Authors:  Denis Vakatov, Eugene Vasilchenko

  ID2 Protocol:

			 Request
			 Reply
			 Transmission of Split data
			 TSE Sources
			 Authentication
			 PARAM packages
			 List of Params


-----------------------------------------------------------------------------

---------------------- Request

Requests (unlike replies) must be assembled into packages (ID2-Request-Packet).
This is to allow for a convenience of sending several requests at once --
without having to up-read the replies to previously sent requests from the
same package (otherwise, if one does not do such an up-read there can be
a deadlock in the client-server communication).


---------------------- Reply

Every request may result in several replies. In this case
all but last reply will have end-of-reply member FALSE and
the last one will have end-of-reply member TRUE.

Replies can be reordered by server and even mixed with replies
on another request if client and server will negotiate 'reorder'
capability.

» MATERIAL:
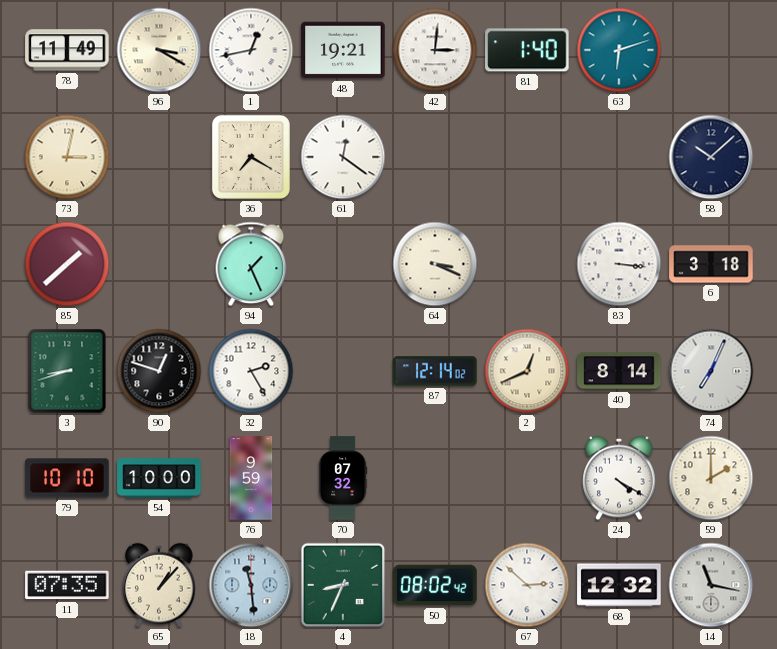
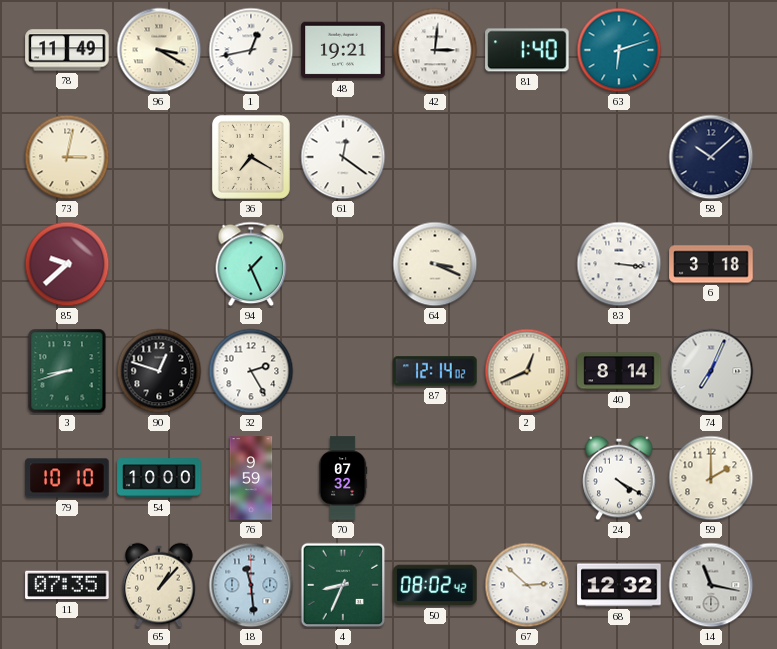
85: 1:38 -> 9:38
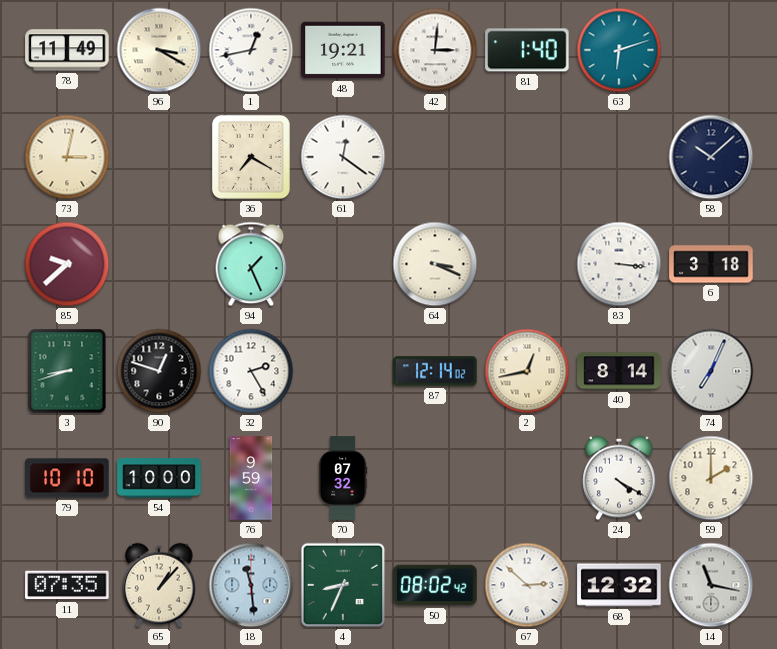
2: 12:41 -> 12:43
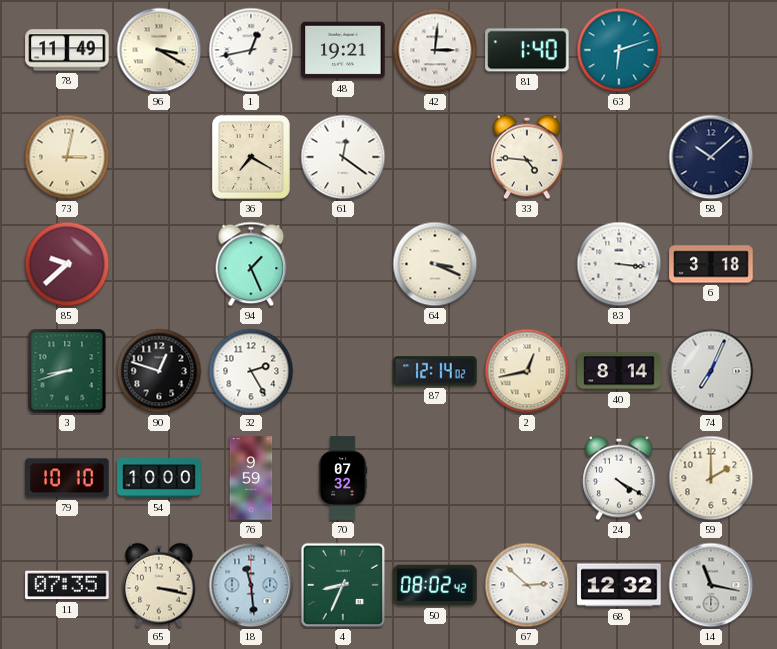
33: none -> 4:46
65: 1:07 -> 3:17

» TO DO:
- 1) According to the ID2 protocol notes, what value does the end-of-reply member have in the last reply to a request?
- 2) Resume the ID2 protocol notes right after their last sentence.

» ANSWERS TO EACH TASK:
- 1) TRUE

- 2)
Some requests have nested request which will be executed by server
with arguments from parent reply if it was successful.

All these nested replies will have the same serial-number and only
the last reply among parent replies and nested replies will be marked
as end-of-reply.

If connection doesn't support streaming like HTTP all replies on request
have to be sent in one piece. In this case they will be streamed inside
of this data piece.


---------------------- Split

When TSE is splitted initial reply will contain at least two blobs:
so called 'skeleton' and 'split-info'.
Skeleton of TSE is original TSE with cut out some or all Seq-descr,
Seq-annot, Seq-data and assembly objects.
This cut out data is distributed evenly among blobs called 'chunks'.
Split-info blob contains information about distribution of data among
chunks. This allows client to determine on its side what chunks are
needed to perform a work.

Sometimes splitted TSE may be repackaged under the same Tse-id.
In this case skeleton blob will be left untouched, only chunks and split-info
blobs will be changed.
New splitted data set will have new unique chunk id set and chunks from old
splitted version will remain on server for reasonable time.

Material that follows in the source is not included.